FATF Grey-list update


Last month the AML regulatory space saw further changes as the FATF released their second review of their “Grey-list” of jurisdictions.

Officially known as the list of ‘Jurisdictions Under Increased Monitoring’, the FATF’s Grey-List is a key feature in the combat of financial crime on a global scale. Unlike the FATF’s “Black-list” of countries that have shown  reluctance to improve their AML &CTF frameworks, the countries which feature on the grey list have committed to developing action plans in collaboration with the FATF to address their strategic deficiencies which would otherwise undermine international efforts in tackling financial crime.

As  part of the increased monitoring that these countries are subject to, the FATF regularly reviews  each jurisdictions progress in implementing their actions plans within their agreed time frames.

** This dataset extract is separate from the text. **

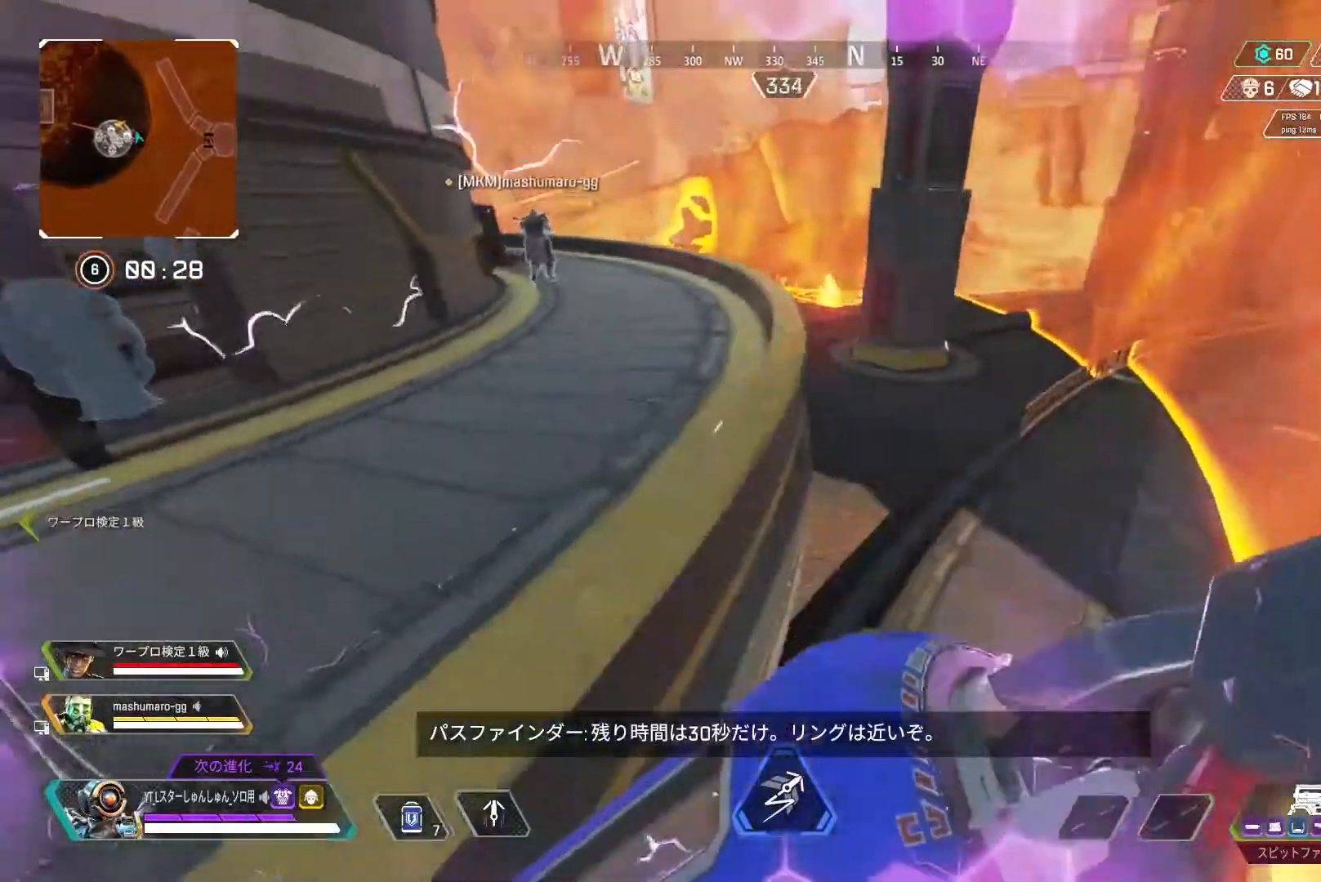
{"buttons": ["R2", "L3"], "left_stick": "up-right", "right_stick": "up-left", "events": [[17, "R2", "down"], [67, "left_stick", "up-right"], [83, "R2", "up"], [183, "R2", "down"], [183, "right_stick", "up-left"], [233, "R2", "up"], [333, "right_stick", "left"], [400, "L3", "down"], [450, "right_stick", "up-left"], [483, "R2", "down"]]}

As a result of the FATF’s review of their “Grey-List” published last month, further changes have been made since the FATF’s previous amendment in March this year, in which the UAE was designated as a high-risk jurisdiction.

Notably, Malta has been removed from the Grey-List after significant progress was made in addressing issues, including the detection of inaccurate company ownership information and the lenient sanctions issued to gatekeepers failing to obtain beneficial ownership information. The FATF also cited Malta’s progress in the implementation of financial intelligence to combat tax-based money laundering schemes.

Despite Gibraltar’s progress in implementing recommendations made in the FATF’s Mutual evaluation in December 2019, for which all FATF members are periodically subject to, the FATF has proceeded in designating the financial centre on the Grey-list alongside the UAE for its inaction in addressing several key money laundering risks.

In the UK, firms can expect these changes to be onboarded in the UK’s Money Laundering regulations, which earlier this year was amended to consolidate the FATFs Grey-List and Backlist into a single list of High-Risk jurisdiction for which firms must apply Enhanced Due diligence towards.

With the recent developments in the FATFs assessment of geographic risks of money laundering and terrorist financing, it is important for financial service firms to ensure they have a clear understanding of the AML risks which are applicable to them.